Mo Yan, winner of the 2012 Nobel Prize for Literature, is one of China’s most popular and widely translated novelists, but he has drawn criticism for his cozy relations with the government.

Mr. Mo was given the prize for novels in which, “with hallucinatory realism [he] merges folk tales, history, and the contemporary,” in the words of Peter Englund, Secretary of the Swedish Academy that awards the prize, speaking in Stockholm.

Mo, whose real name is Guan Moye but who writes under the pen name “Mo Yan,” meaning “don’t speak,” has written a number of sprawling novels tackling major themes of modern Chinese history such as land reform and enforced birth control. His work betrays the literary influences of William Faulkner and magical realist Gabriel García Márquez

“He absorbed a lot of foreign literature and Chinese traditions and came up with a new direction for Chinese literary language,” says Eric Abrahamsen, a literary translator in Beijing.

Mo first attracted international attention in 1987 with his novel “Red Sorghum” which was later made into a film by director Zhang Yimou. He has since won almost all the prizes available to Chinese writers, but his artistic achievements have sometimes been overshadowed by his readiness to acquiesce to the wishes of a government that persecutes writers of whom it disapproves.

 Mo is a vice chairman of the government-linked China Writers’ Association, for example, and refused to join a panel at the 2009 Frankfurt Book Fair because two exiled dissident Chinese authors were slated to speak at the event.

Though Mo had been widely tipped to win this year’s prize for literature, his political stance – or rather his lack of one – had been thought to be an obstacle.

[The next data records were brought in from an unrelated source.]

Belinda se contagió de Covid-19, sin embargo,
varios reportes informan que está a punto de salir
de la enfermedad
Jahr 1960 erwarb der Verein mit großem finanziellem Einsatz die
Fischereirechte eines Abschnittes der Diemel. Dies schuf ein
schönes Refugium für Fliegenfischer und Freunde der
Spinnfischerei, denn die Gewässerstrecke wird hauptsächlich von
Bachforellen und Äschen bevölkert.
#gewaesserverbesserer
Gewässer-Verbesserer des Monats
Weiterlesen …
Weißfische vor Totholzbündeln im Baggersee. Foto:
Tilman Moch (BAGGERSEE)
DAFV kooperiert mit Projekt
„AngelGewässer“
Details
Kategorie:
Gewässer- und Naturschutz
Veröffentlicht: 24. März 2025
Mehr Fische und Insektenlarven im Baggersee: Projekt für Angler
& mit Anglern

“The Nobel committee has historically awarded prizes to critics of despotic regimes,” points out Howard Goldblatt, Mo’s English translator and one of his most fervent champions in the West.

Two years ago Chinese dissident Liu Xiaobo, currently serving a 12 year prison sentence for incitement to subversion, was awarded the Nobel Peace Prize. In 1989 the Dalai Lama, one of Beijing’s bêtes noires, won the same prize.

“Congratulations to Mo Yan,” wrote one micro-blogger on Sina Weibo, a Twitter-like social media platform. “You have made history by being the first Chinese winner that the Chinese government has not criticized the Nobel committee for honoring.”

The award will “inevitably be seen as a prize for China,” says Mr. Abrahamsen. “You couldn’t pick a more establishment author to honor.”

Mr. Goldblatt, one of the most distinguished translators of contemporary Chinese novels into English, says he was first attracted to Mo’s work because “it was so innovative, moving back and forth in time. I was drawn to the language, the depth of characterization and to the whole sense of life in his work.”

In novels such as “Big Breasts and Wide Hips” and “Frog,” Mo “is good at giving readers outside China an idea of what it is like to be Chinese, and people inside China a sense of connection to their history,” says Goldblatt.